Kuntz: "Leipzig? Das hätte ein Briegel nie gemacht!"

2012 ist der 1. FC Kaiserslautern, der einzige Verein, der als Aufsteiger deutscher Meister wurde, aus der Bundesliga abgestiegen. Seitdem stehen zwei vierte und ein dritter Platz in der 2. Liga zu Buche. Seit über sieben Jahren hautnah mit dabei: FCK-Vorstandschef Stefan Kuntz. Im Interview spricht der Europameister von 1996 über das "Schreckgespenst" Ausgliederung, das für viele Traditionsvereine ein Problem darstellt. Zudem erklärt Kuntz, weshalb sich das Publikum beim FCK nur schwer mit der Gegenwart identifizieren kann.

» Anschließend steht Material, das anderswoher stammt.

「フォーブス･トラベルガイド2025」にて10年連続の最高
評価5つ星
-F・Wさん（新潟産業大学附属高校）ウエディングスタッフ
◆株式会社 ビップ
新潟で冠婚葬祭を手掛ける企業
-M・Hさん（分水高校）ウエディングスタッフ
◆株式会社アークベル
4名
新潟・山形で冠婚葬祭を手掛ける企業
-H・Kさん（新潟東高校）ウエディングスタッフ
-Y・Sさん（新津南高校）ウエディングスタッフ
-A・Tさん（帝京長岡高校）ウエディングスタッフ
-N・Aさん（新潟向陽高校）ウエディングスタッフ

SPOX: Herr Kuntz, Sie haben Ihre Karriere bei Dorfvereinen in Ihrer Heimat beendet, kicken selbst noch hin und wieder und besuchen auch häufiger Spiele in Amateurligen. Sehnen Sie sich nach den Wurzeln des Fußballs, die im Profisport immer mehr verloren zu gehen scheinen?

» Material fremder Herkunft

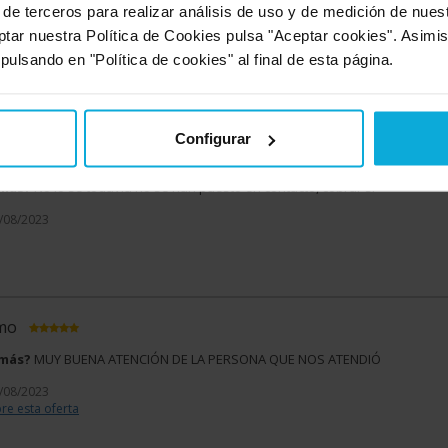
 de terceros para realizar análisis de uso y de medición de nue
 más?
Han sido muy rápidos en contactar conmigo
ptar nuestra Política de Cookies pulsa "Aceptar cookies". Asimi
1/01/2024
 pulsando en "Política de cookies" al final de esta página.
Configurar
imo
 más?
No lo sé todavía no se han puesto en contacto, cobrar si
1/08/2023
imo
 más?
MUY BUENA ATENCIÓN DE LA PERSONA QUE NOS ATENDIÓ
1/08/2023
re esta oferta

Stefan Kuntz: Ich habe seit jeher eine Sehnsucht nach dem ursprünglichen Fußball, nicht nur deshalb, weil ich nicht alles toll am heutigen Profifußball finde. Ich kam früher von der Schule nach Hause, habe nach dem Mittagessen so schnell es ging die Hausaufgaben hingeschmiert und bin dann den ganzen Tag kicken gegangen. Der Bolzplatz war mein Leben. Kameradschaft, Gemeinschaftsgefühl, trotzdem Ehrgeiz und der Wille zum Sieg - das war Fußball an seinen Wurzeln.

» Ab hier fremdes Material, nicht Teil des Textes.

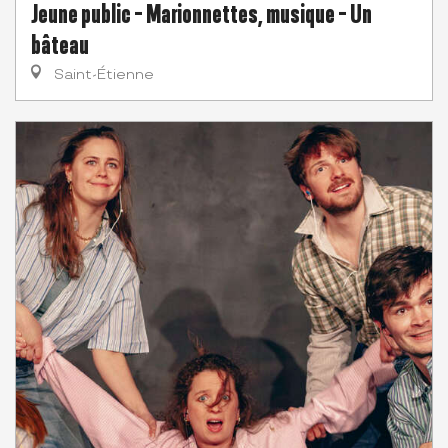
Jeune public - Marionnettes, musique - Un
bâteau
Saint-Étienne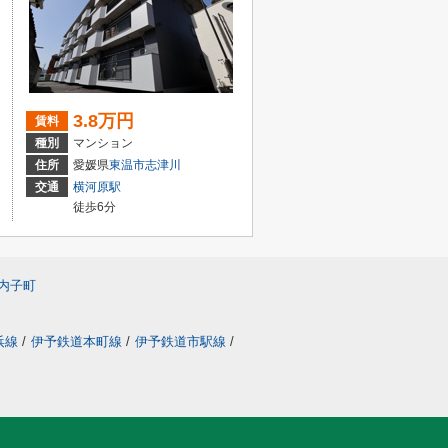
3.8万円
賃料
種別
マンション
住所
愛媛県
東温市
志津川
交通
横河原駅
徒歩6分
内子町
浜線
/
伊予鉄道本町線
/
伊予鉄道市駅線
/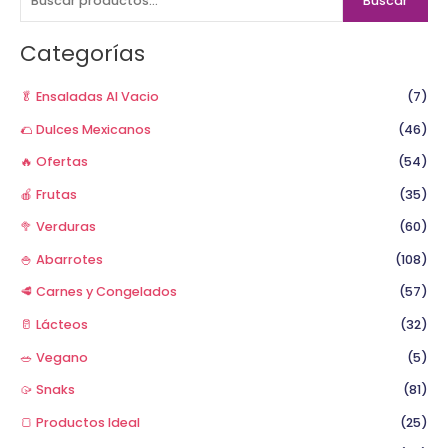
Buscar
c
a
Categorías
r
p
🥬 Ensaladas Al Vacio
(7)
o
🌮 Dulces Mexicanos
(46)
r
🔥 Ofertas
(54)
:
🍎 Frutas
(35)
🥦 Verduras
(60)
🍚 Abarrotes
(108)
🥩 Carnes y Congelados
(57)
🥛 Lácteos
(32)
🥗 Vegano
(5)
🥠 Snaks
(81)
🍞 Productos Ideal
(25)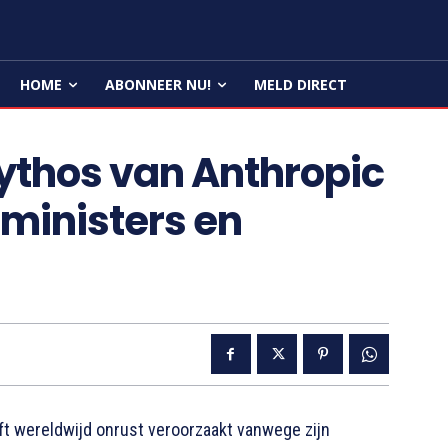
HOME
ABONNEER NU!
MELD DIRECT
thos van Anthropic
 ministers en
ft wereldwijd onrust veroorzaakt vanwege zijn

SPOX: Der Sie heute noch wie eh und je packt?

Kuntz: Es ist Fußballspaß pur, vor 50 oder 100 Leuten zu kicken. Ich spiele einmal in der Woche mit meinen Bolzplatzkumpels in der Halle Fußball. Da gibt es Schreiner, die noch voller Holzspäne zum Training kommen oder welche, die erst in der Kabine die Krawatte abnehmen können - aber dann mit voller Leidenschaft zu Werke gehen. Das Gefühl, das ich dabei habe, hilft mir abzuschalten und neue Kraft zu tanken. Meine Frau sagt immer, ich sehe aus wie der glücklichste Mensch auf Erden, wenn ich danach nach Hause komme. Das Aufstehen aus dem Bett am Morgen danach kommentiert sie dann aus Rücksicht auf mein Alter nicht mehr. (lacht)

SPOX: Klassischer Fall von Fußball-Romantiker, oder?

Kuntz: Ja, total. Ich würde lieber zusammen mit meinen Kumpels eine Partie in meinem Heimatdorf spielen, als ein Veteranenspiel gegen ein anderes Land. Mit meiner aktiven Karriere habe ich komplett abgeschlossen.

SPOX: Darf man heute denn noch Romantiker sein oder ist man dann einer der vermeintlich Ewiggestrigen, die alle neuartigen Entwicklungen kritisch sehen?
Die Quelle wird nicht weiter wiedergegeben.